Scaramuzzo si occupa anche di analizzare l’emigrazione rapportata alle due guerre mondiali, al
comportamento degli emigrati, dei pochi che hanno risposto alla
chiamata di leva, ai molti che hanno preferito restare in America e
che beneficeranno dell’amnistia successiva. Ma non finisce qui, perché
l’autore ci dice anche che fine hanno fatto questi soldati, i morti, i
feriti, etc. Analogo discorso per l’emigrazione durante il ventennio
fascista.
Il regime, fedele all’esaltazione fanatica del nazionalismo,
contrastava l’emigrazione pur non avendo fatto nulla per frenarla nel
concreto. Mirabile è la descrizione di una serie di componimenti,
alcuni anonimi, altri di grandi poeti dialettali – come Salvatore
Scervini – che ci restituiscono il dramma dell’emigrazione attraverso
versi struggenti.
Notevole anche l’impegno di Vincenzo Padula, che
invitava a contemplare non il Cristo di legno ma quello di carne, il
bracciante, delle cui misere condizioni traccerà un quadro
drammaticamente realistico. Notevole anche l’impegno di Vincenzo e
Antonio Julia nel denunciare degrado, miseria e malaffare.

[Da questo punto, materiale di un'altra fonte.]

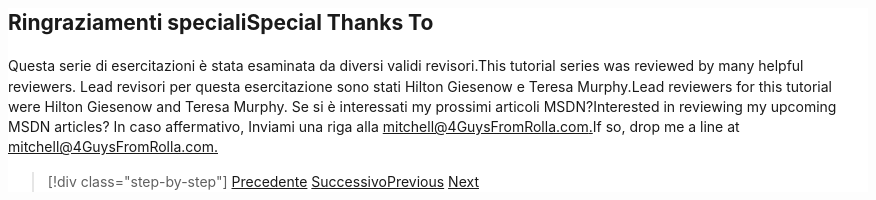 ## <a name="special-thanks-to"></a><span data-ttu-id="225b6-173">Ringraziamenti speciali</span><span class="sxs-lookup"><span data-stu-id="225b6-173">Special Thanks To</span></span>

<span data-ttu-id="225b6-174">Questa serie di esercitazioni è stata esaminata da diversi validi revisori.</span><span class="sxs-lookup"><span data-stu-id="225b6-174">This tutorial series was reviewed by many helpful reviewers.</span></span> <span data-ttu-id="225b6-175">Lead revisori per questa esercitazione sono stati Hilton Giesenow e Teresa Murphy.</span><span class="sxs-lookup"><span data-stu-id="225b6-175">Lead reviewers for this tutorial were Hilton Giesenow and Teresa Murphy.</span></span> <span data-ttu-id="225b6-176">Se si è interessati my prossimi articoli MSDN?</span><span class="sxs-lookup"><span data-stu-id="225b6-176">Interested in reviewing my upcoming MSDN articles?</span></span> <span data-ttu-id="225b6-177">In caso affermativo, Inviami una riga alla [ mitchell@4GuysFromRolla.com.](mailto:mitchell@4GuysFromRolla.com)</span><span class="sxs-lookup"><span data-stu-id="225b6-177">If so, drop me a line at [mitchell@4GuysFromRolla.com.](mailto:mitchell@4GuysFromRolla.com)</span></span>

>[!div class="step-by-step"]
<span data-ttu-id="225b6-178">[Precedente](batch-updating-cs.md)
[Successivo](batch-inserting-cs.md)</span><span class="sxs-lookup"><span data-stu-id="225b6-178">[Previous](batch-updating-cs.md)
[Next](batch-inserting-cs.md)</span></span>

L’emigrazione riprenderà dopo la seconda Guerra Mondiale perché la
neonata Repubblica non è riuscita a colmare il divario col Nord e fior
di economisti dell’epoca – pensiamo a Manlio Rossi Doria – pensavano
che la partenza di una parte della popolazione avrebbe contribuito a
rendere migliori le condizioni di vita di chi restava. Idea malsana,
tenuto conto che si privavano le realtà delle energie giovani e
fresche.
Emerge in ogni pagina non solo lo spirito rigoroso dello storico, per
come lo abbiamo conosciuto e per come lo ricordavamo, ma anche
l’intellettuale di Sinistra (quella vera) che analizza i fenomeni in
maniera critica e impietosa, senza sconti, tenendo sempre presente che
” la storia fin qui osservata è storia di lotte di classe”.
Grazie Prof. per questo ennesimo contributo alla verità storica e per
avere ridato voce e dignità a un popolo troppo spesso vilipeso.